WHAT YOU WILL DO. Could you render every line of the listing below as a numbered list, skipping blank lines and leaving the pictures out?

== AVAILABLE DATA

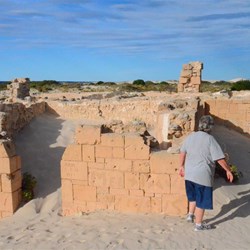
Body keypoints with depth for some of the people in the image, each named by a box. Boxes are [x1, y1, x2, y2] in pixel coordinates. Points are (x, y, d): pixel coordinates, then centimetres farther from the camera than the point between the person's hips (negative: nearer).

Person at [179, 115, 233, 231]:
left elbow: (182, 152, 12)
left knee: (193, 196, 28)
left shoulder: (190, 136, 2)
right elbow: (220, 158, -16)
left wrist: (182, 166, 24)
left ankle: (190, 214, 31)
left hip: (189, 174, 6)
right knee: (202, 200, 8)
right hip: (202, 176, -6)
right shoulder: (210, 139, -16)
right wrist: (228, 170, -3)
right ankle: (199, 224, 19)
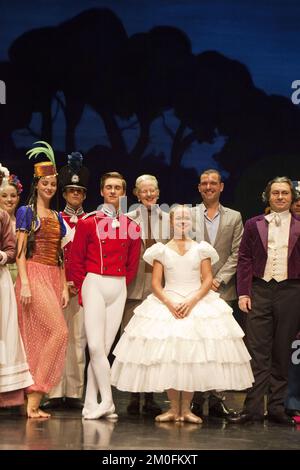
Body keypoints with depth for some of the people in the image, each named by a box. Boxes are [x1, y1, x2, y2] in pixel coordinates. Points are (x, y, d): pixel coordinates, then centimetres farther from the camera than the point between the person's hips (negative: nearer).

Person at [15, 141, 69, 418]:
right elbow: (20, 250, -5)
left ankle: (33, 401, 3)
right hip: (34, 275, -6)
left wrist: (64, 287, 11)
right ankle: (34, 398, -14)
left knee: (40, 338, 2)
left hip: (53, 279, 6)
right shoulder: (26, 212, 1)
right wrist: (24, 283, -14)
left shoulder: (57, 218, 19)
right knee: (59, 331, -17)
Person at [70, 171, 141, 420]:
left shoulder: (132, 226, 8)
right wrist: (83, 289, 2)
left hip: (119, 289, 3)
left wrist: (122, 285, 9)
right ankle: (107, 401, -5)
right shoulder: (88, 222, 1)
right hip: (94, 285, -3)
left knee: (104, 348, 1)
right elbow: (76, 260, 4)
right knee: (96, 346, -13)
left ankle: (91, 404, 5)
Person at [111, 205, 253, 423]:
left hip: (199, 304, 0)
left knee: (194, 355, -7)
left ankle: (186, 407, 0)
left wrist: (193, 301, -14)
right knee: (167, 355, -8)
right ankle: (174, 408, 0)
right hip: (167, 305, 0)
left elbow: (208, 280, 1)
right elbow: (156, 283, 2)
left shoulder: (201, 249, 8)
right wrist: (169, 303, -14)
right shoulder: (162, 250, 8)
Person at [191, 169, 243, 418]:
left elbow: (237, 254, 5)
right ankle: (195, 400, 2)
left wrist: (219, 280, -6)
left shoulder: (234, 218, 12)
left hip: (222, 290, 1)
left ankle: (216, 400, 2)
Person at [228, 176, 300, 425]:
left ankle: (277, 408, 12)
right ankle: (253, 408, 1)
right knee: (257, 352, -1)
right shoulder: (254, 225, 9)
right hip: (260, 291, 0)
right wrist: (243, 292, -2)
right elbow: (244, 260, 7)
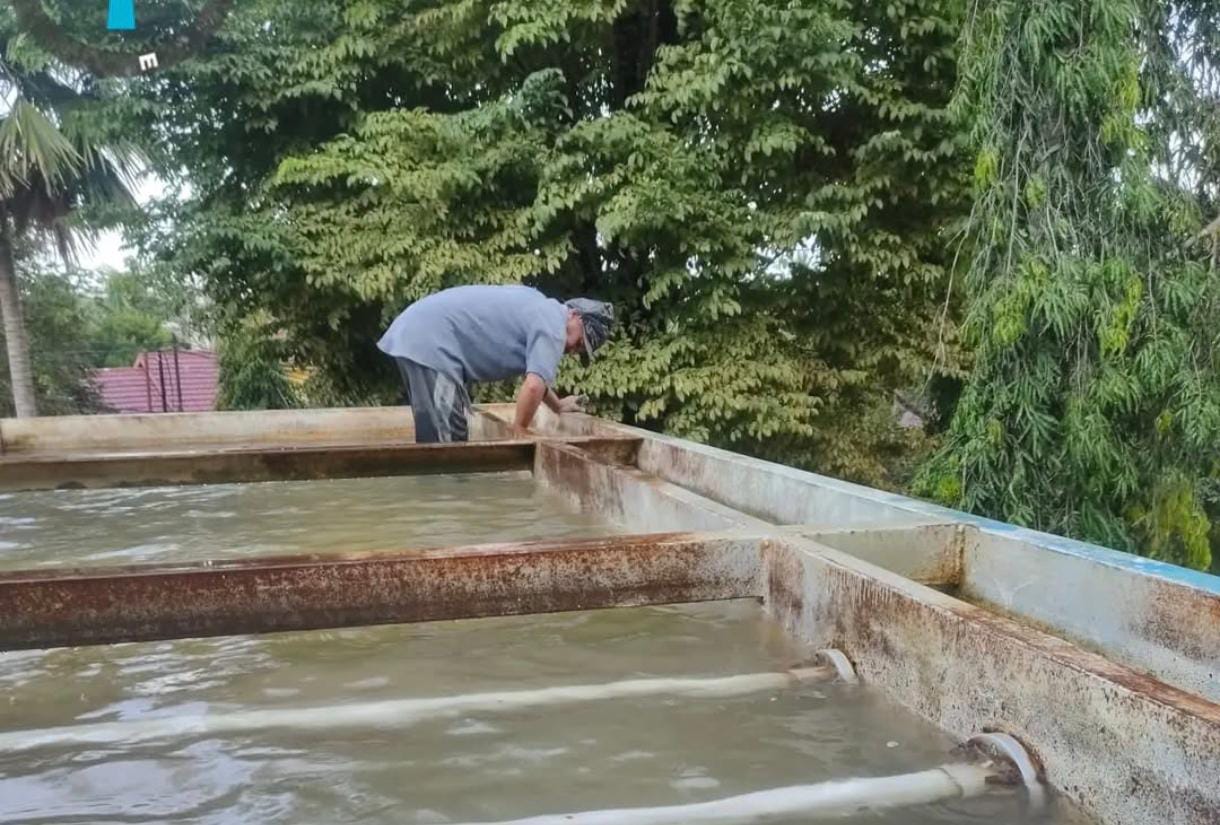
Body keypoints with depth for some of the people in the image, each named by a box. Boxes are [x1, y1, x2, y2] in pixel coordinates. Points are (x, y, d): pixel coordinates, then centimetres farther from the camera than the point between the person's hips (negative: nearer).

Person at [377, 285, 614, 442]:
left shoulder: (541, 310, 21)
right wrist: (519, 434, -10)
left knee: (445, 442, 15)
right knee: (443, 444, -10)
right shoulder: (553, 327, -10)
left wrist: (557, 405, 44)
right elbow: (534, 386, -23)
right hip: (429, 342, -11)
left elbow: (533, 374, 35)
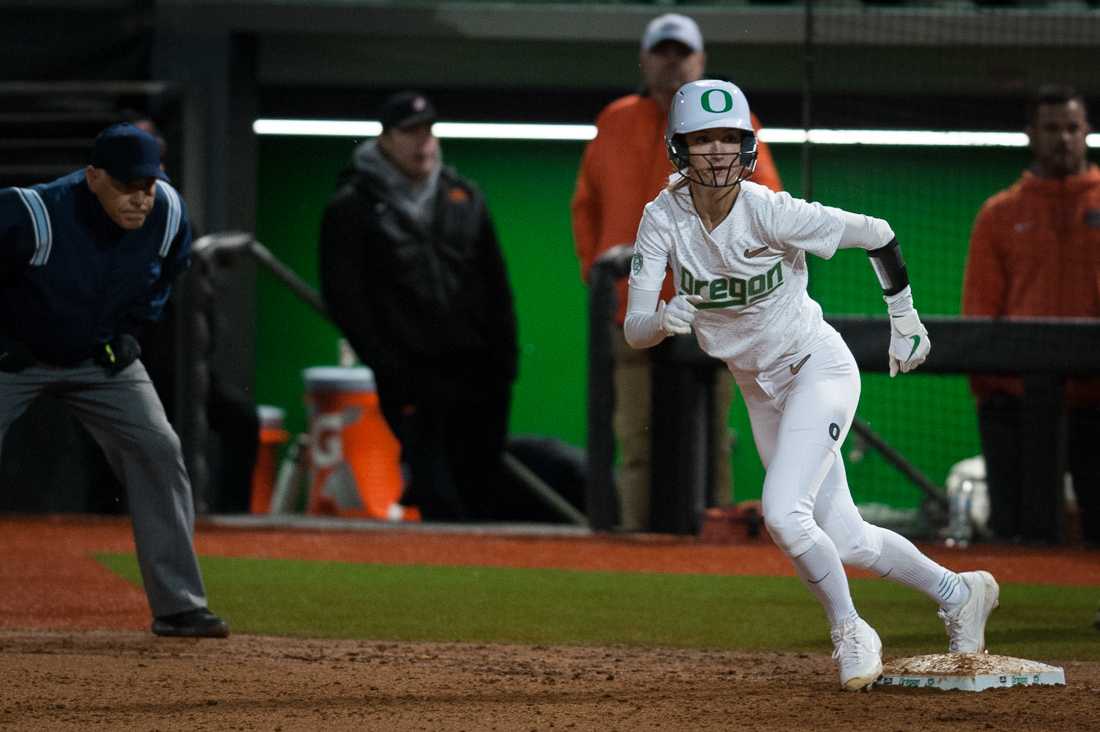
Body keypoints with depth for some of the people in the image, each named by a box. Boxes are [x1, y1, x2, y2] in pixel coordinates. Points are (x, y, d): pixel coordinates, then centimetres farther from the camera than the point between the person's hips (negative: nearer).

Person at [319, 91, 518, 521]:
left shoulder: (464, 199, 16)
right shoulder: (352, 208, 3)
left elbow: (496, 288, 18)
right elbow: (344, 298, -2)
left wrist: (503, 358, 7)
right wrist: (390, 368, -9)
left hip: (476, 371, 4)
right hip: (412, 379, -4)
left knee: (483, 494, 2)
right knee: (440, 501, -14)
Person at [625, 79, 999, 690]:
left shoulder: (773, 213, -25)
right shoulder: (665, 217, -15)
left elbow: (876, 234, -13)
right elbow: (635, 332, -19)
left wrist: (905, 318, -5)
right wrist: (666, 320, -41)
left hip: (819, 370, -5)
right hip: (761, 391, 5)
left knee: (783, 512, -23)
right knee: (843, 540, 11)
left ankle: (850, 632, -1)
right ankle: (958, 593, 32)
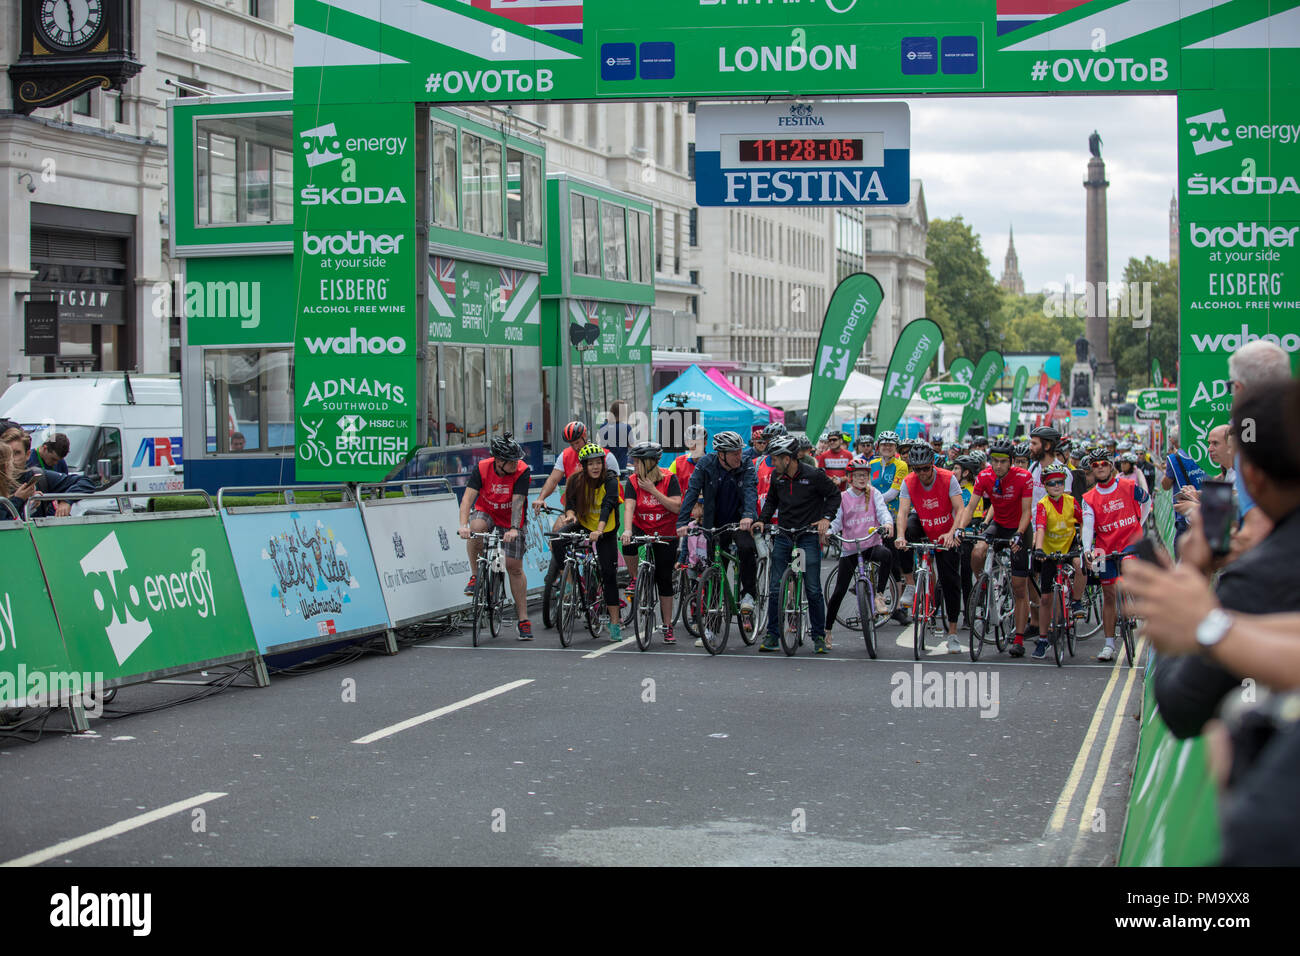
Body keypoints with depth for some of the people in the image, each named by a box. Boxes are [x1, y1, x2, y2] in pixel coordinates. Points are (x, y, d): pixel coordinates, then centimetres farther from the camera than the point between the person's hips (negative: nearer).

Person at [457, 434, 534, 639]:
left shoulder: (522, 471, -24)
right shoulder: (482, 468, -22)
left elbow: (517, 502, -30)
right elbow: (468, 497, -28)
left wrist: (514, 528, -44)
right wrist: (464, 524, -43)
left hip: (511, 521, -1)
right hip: (486, 513, 1)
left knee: (515, 568, -3)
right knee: (476, 528, -36)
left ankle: (523, 620, 5)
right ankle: (475, 576, -17)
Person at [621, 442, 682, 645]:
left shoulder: (669, 479, -13)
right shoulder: (633, 481, -9)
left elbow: (677, 507, -20)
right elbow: (629, 507, -21)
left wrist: (653, 490, -25)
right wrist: (627, 530, -38)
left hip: (665, 534, -1)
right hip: (641, 528, 1)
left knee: (664, 578, 1)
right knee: (628, 545, -34)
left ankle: (668, 626, 10)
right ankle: (635, 580, -5)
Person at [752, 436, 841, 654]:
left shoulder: (814, 475, -11)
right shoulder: (777, 476, 3)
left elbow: (834, 495, 0)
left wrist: (826, 517, -12)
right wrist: (763, 520, 5)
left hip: (809, 536, -4)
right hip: (783, 537, 4)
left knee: (813, 590, -3)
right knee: (775, 589, 1)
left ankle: (819, 636, 8)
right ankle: (772, 636, 9)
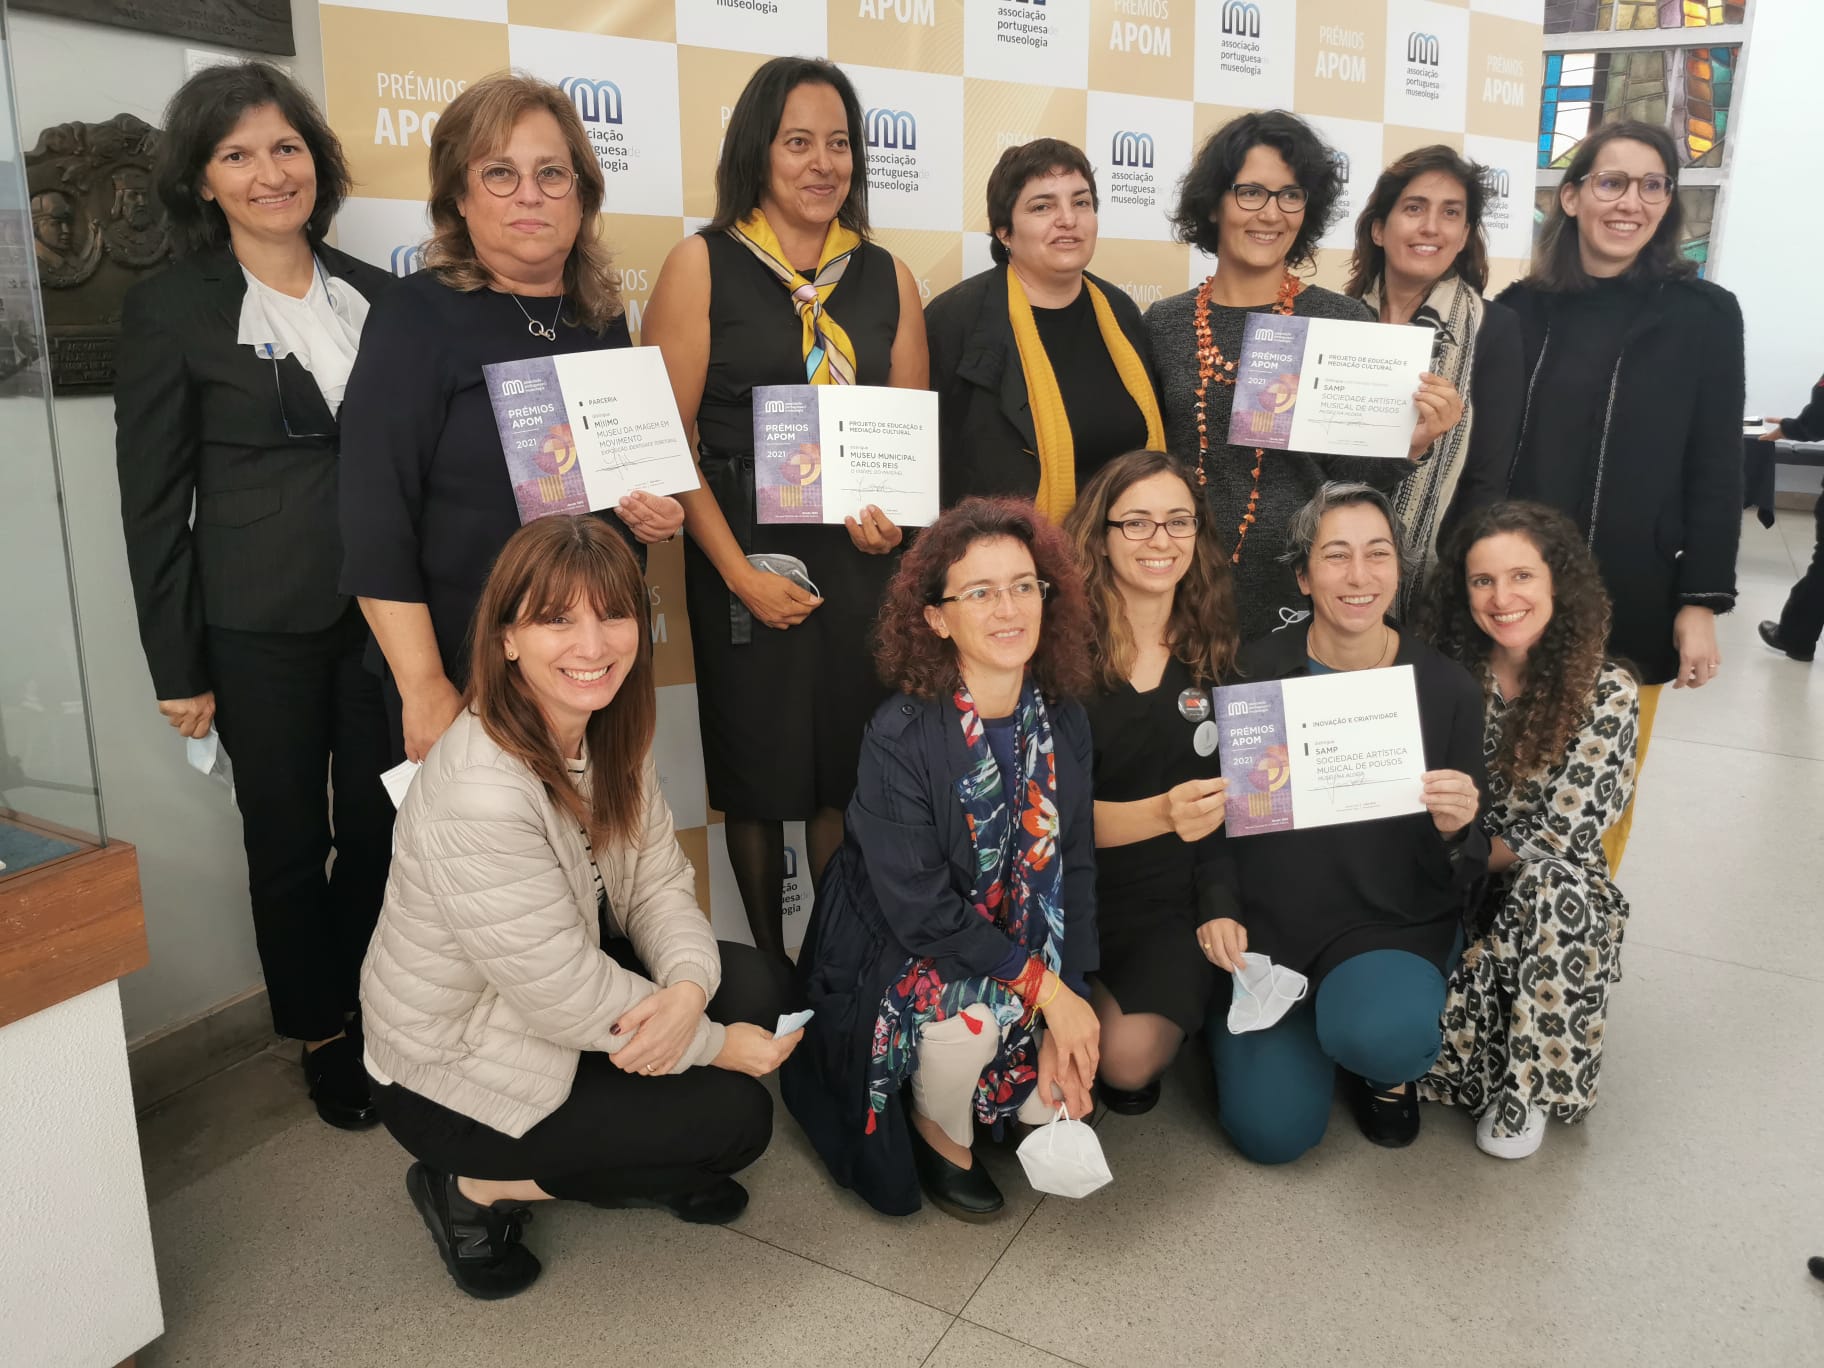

====

REPLY.
1. Body keypoints with depth for some of the people in the image, each named by a box. Boxes are [x1, y1, x2, y2] in pixel coordinates. Points are (x, y, d): pixel coordinates, then centimetres farther from the camera than the point between the person's hips (negative: nearer).
2. Person at [179, 115, 233, 231]:
3. left elbow: (182, 152, 12)
4. left knee: (193, 196, 28)
5. left shoulder: (190, 136, 2)
6. right elbow: (220, 158, -16)
7. left wrist: (182, 166, 24)
8. left ankle: (190, 214, 31)
9. left hip: (189, 174, 6)
10. right knee: (202, 200, 8)
11. right hip: (202, 176, -6)
12. right shoulder: (210, 139, -16)
13. right wrist: (228, 170, -3)
14. right ankle: (199, 224, 19)
15. Body keypoints with depth for some of the people in the image, each named by a box. Boxes are [x1, y1, x2, y2] in pixel coordinates. Points are (x, y, d): pixel coordinates, then centimetres farther from the camera than the point between the person's hips (negative: nearer).
16. Person at [15, 141, 69, 418]:
17. right elbow: (20, 250, -5)
18. left ankle: (33, 401, 3)
19. right hip: (34, 275, -6)
20. left wrist: (64, 287, 11)
21. right ankle: (34, 398, -14)
22. left knee: (40, 338, 2)
23. left hip: (53, 279, 6)
24. right shoulder: (26, 212, 1)
25. right wrist: (24, 283, -14)
26. left shoulder: (57, 218, 19)
27. right knee: (59, 331, -17)
28. Person at [70, 171, 141, 420]:
29. left shoulder: (132, 226, 8)
30. right wrist: (83, 289, 2)
31. left hip: (119, 289, 3)
32. left wrist: (122, 285, 9)
33. right ankle: (107, 401, -5)
34. right shoulder: (88, 222, 1)
35. right hip: (94, 285, -3)
36. left knee: (104, 348, 1)
37. right elbow: (76, 260, 4)
38. right knee: (96, 346, -13)
39. left ankle: (91, 404, 5)
40. Person at [111, 205, 253, 423]:
41. left hip: (199, 304, 0)
42. left knee: (194, 355, -7)
43. left ankle: (186, 407, 0)
44. left wrist: (193, 301, -14)
45. right knee: (167, 355, -8)
46. right ankle: (174, 408, 0)
47. right hip: (167, 305, 0)
48. left elbow: (208, 280, 1)
49. right elbow: (156, 283, 2)
50. left shoulder: (201, 249, 8)
51. right wrist: (169, 303, -14)
52. right shoulder: (162, 250, 8)
53. Person at [191, 169, 243, 418]:
54. left elbow: (237, 254, 5)
55. right ankle: (195, 400, 2)
56. left wrist: (219, 280, -6)
57. left shoulder: (234, 218, 12)
58. left hip: (222, 290, 1)
59. left ankle: (216, 400, 2)
60. Person at [228, 176, 300, 425]:
61. left ankle: (277, 408, 12)
62. right ankle: (253, 408, 1)
63. right knee: (257, 352, -1)
64. right shoulder: (254, 225, 9)
65. right hip: (260, 291, 0)
66. right wrist: (243, 292, -2)
67. right elbow: (244, 260, 7)
68. Body keypoints with depth for some of the people in the image, each named by a box. Boxes are [x1, y1, x2, y2] in pixel coordinates. Points are (x, y, d): pixel coordinates, then centimetres farther from the camera than the point between the person's hips (negative: nearer).
69. Person at [377, 285, 614, 442]:
70. left shoulder: (541, 310, 21)
71. right wrist: (519, 434, -10)
72. left knee: (445, 442, 15)
73. right knee: (443, 444, -10)
74. right shoulder: (553, 327, -10)
75. left wrist: (557, 405, 44)
76. right elbow: (534, 386, -23)
77. right hip: (429, 342, -11)
78. left elbow: (533, 374, 35)
79. Body keypoints with depth for some of the people in the image, each named by a box. Boxes are [x1, y1, x2, y2] in pixel coordinates. Points are (x, y, d): pixel coordinates, then centimetres farther from the camera than the point between the person's hips (negative: nearer).
80. Person at [319, 91, 518, 521]:
81. left shoulder: (464, 199, 16)
82. right shoulder: (352, 208, 3)
83. left elbow: (496, 288, 18)
84. right elbow: (344, 298, -2)
85. left wrist: (503, 358, 7)
86. right wrist: (390, 368, -9)
87. left hip: (476, 371, 4)
88. right hip: (412, 379, -4)
89. left knee: (483, 494, 2)
90. right knee: (440, 501, -14)
91. Person at [625, 79, 999, 690]:
92. left shoulder: (773, 213, -25)
93. right shoulder: (665, 217, -15)
94. left elbow: (876, 234, -13)
95. right elbow: (635, 332, -19)
96. left wrist: (905, 318, -5)
97. right wrist: (666, 320, -41)
98. left hip: (819, 370, -5)
99. right hip: (761, 391, 5)
100. left knee: (783, 512, -23)
101. right knee: (843, 540, 11)
102. left ankle: (850, 632, -1)
103. right ankle: (958, 593, 32)
104. Body keypoints with depth for some of the people in the image, each named by a box. Boxes are [x1, y1, x2, y2] in pixel coordinates. Points are (x, y, d): pixel coordinates, then centimetres farther from the camera than the point between the person's hips (negative: nearer).
105. Person at [457, 434, 534, 639]:
106. left shoulder: (522, 471, -24)
107. right shoulder: (482, 468, -22)
108. left elbow: (517, 502, -30)
109. right elbow: (468, 497, -28)
110. left wrist: (514, 528, -44)
111. right wrist: (464, 524, -43)
112. left hip: (511, 521, -1)
113. right hip: (486, 513, 1)
114. left knee: (515, 568, -3)
115. right knee: (476, 528, -36)
116. left ankle: (523, 620, 5)
117. right ankle: (475, 576, -17)
118. Person at [621, 442, 682, 645]:
119. left shoulder: (669, 479, -13)
120. right shoulder: (633, 481, -9)
121. left elbow: (677, 507, -20)
122. right elbow: (629, 507, -21)
123. left wrist: (653, 490, -25)
124. right wrist: (627, 530, -38)
125. left hip: (665, 534, -1)
126. right hip: (641, 528, 1)
127. left knee: (664, 578, 1)
128. right knee: (628, 545, -34)
129. left ankle: (668, 626, 10)
130. right ankle: (635, 580, -5)
131. Person at [752, 436, 841, 654]:
132. left shoulder: (814, 475, -11)
133. right shoulder: (777, 476, 3)
134. left elbow: (834, 495, 0)
135. left wrist: (826, 517, -12)
136. right wrist: (763, 520, 5)
137. left hip: (809, 536, -4)
138. right hip: (783, 537, 4)
139. left knee: (813, 590, -3)
140. right knee: (775, 589, 1)
141. left ankle: (819, 636, 8)
142. right ankle: (772, 636, 9)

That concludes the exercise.